In a world where a blog is created every second does the world really need another blog? Well, it's got one. An irregular set of postings, weaving an intricate pattern around a diverse set of subjects. Comment on culture, technology, politics and the occasional rant about life. Alan ... in Belfast, Northern Ireland
Saturday, May 11, 2019
A Streetcar Named Desire – dark, memorable and quite exhausting (in a good way) – Lyric Theatre until 8 June
Half an hour out of the Lyric Theatre after the marathon performance of Tennessee Williams’ A Streetcar Named Desire and my head is still thinking out loud with a New Orleans drawl: a testament to the cast’s consistent delivery throughout the three hour play.
If like me you opted for Maths and Sciences after GCSE, then you may have missed out on studying this perennial A-level English set work. So it’s a fresh story unfolding on the stage as Blanche travels from Laurel, Mississippi to stay with her sister Stella, married to Stanley, stepping down off the streetcar into a depressed district far from her ideal environs.
Aoibhéann McCann brilliantly portrays the complexity of Blanche: anxious and perhaps traumatised, sensual and fond of fine things, so deceitful that her truthful revelations barely impact, and one minute chaste, the next throwing herself at the first paperboy that passes. There’s a strength of character about McCann that anchors the whole play and allows the audience to suspend their doubts and instead hope that Blanche can pull through.
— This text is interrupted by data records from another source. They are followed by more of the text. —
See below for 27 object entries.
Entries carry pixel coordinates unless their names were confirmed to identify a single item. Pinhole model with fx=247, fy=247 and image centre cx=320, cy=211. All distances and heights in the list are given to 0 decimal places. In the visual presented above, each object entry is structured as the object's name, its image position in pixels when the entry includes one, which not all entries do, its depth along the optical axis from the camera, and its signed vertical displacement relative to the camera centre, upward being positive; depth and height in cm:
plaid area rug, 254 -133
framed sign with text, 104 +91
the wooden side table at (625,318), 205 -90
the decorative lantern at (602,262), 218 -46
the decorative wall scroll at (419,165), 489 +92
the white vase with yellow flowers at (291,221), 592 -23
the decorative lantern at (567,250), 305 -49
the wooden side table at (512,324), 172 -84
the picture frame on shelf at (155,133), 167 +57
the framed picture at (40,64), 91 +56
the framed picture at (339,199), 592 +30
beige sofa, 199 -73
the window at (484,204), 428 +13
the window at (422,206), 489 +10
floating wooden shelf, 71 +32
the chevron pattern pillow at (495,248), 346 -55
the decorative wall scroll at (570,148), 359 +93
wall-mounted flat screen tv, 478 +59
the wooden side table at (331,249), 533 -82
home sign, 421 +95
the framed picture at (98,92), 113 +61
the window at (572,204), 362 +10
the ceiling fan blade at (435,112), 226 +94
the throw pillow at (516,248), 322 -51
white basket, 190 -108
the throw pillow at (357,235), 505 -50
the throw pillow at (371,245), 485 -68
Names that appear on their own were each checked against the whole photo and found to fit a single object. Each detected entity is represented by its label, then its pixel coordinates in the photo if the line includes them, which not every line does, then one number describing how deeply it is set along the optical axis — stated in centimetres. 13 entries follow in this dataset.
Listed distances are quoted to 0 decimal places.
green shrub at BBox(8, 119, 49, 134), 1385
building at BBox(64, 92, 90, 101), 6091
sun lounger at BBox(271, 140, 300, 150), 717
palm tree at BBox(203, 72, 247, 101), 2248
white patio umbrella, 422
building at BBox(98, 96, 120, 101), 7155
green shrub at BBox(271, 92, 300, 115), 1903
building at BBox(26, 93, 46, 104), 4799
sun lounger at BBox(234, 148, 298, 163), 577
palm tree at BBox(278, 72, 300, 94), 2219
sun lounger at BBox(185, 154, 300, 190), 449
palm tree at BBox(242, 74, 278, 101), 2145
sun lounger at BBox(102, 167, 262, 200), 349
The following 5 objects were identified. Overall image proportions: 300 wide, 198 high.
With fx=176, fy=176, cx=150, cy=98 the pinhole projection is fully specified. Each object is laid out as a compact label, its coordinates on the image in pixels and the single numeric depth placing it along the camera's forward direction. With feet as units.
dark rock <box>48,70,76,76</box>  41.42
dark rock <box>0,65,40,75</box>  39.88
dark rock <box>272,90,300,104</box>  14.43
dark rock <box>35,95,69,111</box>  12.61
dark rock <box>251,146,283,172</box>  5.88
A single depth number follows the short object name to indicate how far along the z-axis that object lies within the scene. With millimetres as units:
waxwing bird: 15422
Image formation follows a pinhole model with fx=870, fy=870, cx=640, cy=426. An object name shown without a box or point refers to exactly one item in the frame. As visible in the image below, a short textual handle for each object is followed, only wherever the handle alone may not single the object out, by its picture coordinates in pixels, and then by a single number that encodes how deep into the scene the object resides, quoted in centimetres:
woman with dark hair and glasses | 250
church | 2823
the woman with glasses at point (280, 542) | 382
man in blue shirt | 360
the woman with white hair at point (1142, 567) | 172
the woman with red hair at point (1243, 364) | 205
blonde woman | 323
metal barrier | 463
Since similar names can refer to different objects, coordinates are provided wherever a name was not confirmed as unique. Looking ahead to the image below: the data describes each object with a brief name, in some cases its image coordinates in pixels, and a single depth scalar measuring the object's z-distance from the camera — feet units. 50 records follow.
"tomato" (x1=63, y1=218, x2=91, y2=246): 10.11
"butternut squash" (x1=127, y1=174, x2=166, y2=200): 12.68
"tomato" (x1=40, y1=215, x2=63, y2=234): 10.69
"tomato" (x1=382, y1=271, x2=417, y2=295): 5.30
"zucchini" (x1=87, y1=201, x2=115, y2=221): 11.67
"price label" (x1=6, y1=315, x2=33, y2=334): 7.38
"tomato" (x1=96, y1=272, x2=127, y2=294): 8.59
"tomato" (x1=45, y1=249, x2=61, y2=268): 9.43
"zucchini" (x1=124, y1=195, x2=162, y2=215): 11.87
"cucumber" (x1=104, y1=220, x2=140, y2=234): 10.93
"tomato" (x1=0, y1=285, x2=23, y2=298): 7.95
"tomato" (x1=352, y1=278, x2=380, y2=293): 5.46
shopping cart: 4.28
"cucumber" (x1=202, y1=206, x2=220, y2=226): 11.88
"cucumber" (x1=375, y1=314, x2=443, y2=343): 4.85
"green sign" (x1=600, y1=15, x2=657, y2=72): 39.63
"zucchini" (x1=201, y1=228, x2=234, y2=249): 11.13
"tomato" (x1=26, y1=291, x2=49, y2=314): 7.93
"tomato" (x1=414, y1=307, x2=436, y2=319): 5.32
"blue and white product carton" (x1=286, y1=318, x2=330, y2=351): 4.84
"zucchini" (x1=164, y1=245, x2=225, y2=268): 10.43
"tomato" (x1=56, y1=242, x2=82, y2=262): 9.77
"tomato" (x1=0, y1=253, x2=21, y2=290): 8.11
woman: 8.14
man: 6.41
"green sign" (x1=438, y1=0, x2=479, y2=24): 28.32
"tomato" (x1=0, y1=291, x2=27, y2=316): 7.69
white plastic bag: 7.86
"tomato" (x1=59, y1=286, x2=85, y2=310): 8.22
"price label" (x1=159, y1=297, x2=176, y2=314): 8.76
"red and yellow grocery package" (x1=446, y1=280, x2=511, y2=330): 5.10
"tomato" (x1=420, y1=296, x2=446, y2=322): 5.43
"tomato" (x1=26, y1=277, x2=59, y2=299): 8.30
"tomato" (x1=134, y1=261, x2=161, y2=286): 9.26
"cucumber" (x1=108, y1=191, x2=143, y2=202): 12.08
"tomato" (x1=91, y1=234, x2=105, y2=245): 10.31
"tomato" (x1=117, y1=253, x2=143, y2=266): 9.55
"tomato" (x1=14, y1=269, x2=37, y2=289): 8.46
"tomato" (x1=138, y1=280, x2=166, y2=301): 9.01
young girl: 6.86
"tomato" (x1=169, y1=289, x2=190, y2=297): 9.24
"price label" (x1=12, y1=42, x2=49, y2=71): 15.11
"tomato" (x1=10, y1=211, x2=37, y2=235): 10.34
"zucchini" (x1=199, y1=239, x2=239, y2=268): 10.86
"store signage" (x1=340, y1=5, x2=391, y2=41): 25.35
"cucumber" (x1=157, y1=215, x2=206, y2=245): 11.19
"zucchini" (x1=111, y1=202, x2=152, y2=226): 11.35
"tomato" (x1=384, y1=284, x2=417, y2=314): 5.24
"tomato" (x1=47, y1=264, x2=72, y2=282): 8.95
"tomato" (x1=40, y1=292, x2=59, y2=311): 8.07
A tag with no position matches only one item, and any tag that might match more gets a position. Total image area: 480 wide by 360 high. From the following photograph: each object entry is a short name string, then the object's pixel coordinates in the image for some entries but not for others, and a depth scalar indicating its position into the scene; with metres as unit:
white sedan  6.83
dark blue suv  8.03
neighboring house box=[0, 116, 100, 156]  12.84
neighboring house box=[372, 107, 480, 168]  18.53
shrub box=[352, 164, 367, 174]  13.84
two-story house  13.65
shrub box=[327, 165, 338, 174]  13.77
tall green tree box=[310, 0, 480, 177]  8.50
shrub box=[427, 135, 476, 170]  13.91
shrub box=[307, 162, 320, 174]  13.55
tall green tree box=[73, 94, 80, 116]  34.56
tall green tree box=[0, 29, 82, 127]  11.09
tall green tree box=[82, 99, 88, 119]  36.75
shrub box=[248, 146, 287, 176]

In the triangle created between Stella, Stanley and Blanche, it is Meghan Tyler playing Stella who fires out the witty quips that disguise the obvious violent regime she endures living with her brutish husband. Tyler conveys well the tug of war of loyalties between her heavy-handed husband and somewhat-wayward sister and never plays second fiddle to the Stanley–Blanche axis of angst.
It’s hard to have any sympathy for Stanley, played by Mark Huberman. Emma Jordan’s direction keeps his moments of physical and sexual violence to an absolute minimum, moving them off stage, or quickly blanketing the stage in darkness. While it’s kinder to the audience, the brevity and silence do somewhat diminish the devastating impact of these actions.
The play takes place in yet another magnificent Ciaran Bagnall set, with a feeling of height and depth, and warm rays of golden sun dramatically cast across the side-lit stage. The multi-level ground floor apartment space sits under a walkway to the upstairs apartment occupied by Eunice (Abigail McGibbon) and Steve (Sean Kearns), whose own domestic situation mirrors Stella and Stanley down below. There’s a cruel irony that Stella is trapped in a house, whose set has no doors or walls.
Carl Kennedy’s score is muted yet moody, peppered with evocative songs that provide moments of emotional relief before the cast ratchet up the tension once more.
Despite its lengthy run time and Blanche’s verbose dialogue, Williams’ play is tightly constructed, investigates the abuse of power and gender inequalities, while not copping out of its devastatingly hopeless and unjust conclusion as Stanley remorselessly completes the destruction of his sister-in-law who is once again forced into the reliance on “the kindness of strangers”.
In this well-deserved revival, the acting, direction, set, sound and lights come together with the classic script to create a dark, memorable, and quite exhausting piece of theatre that unsettles and disturbs. A Streetcar Named Desire plays in the Lyric Theatre until Saturday 8 June.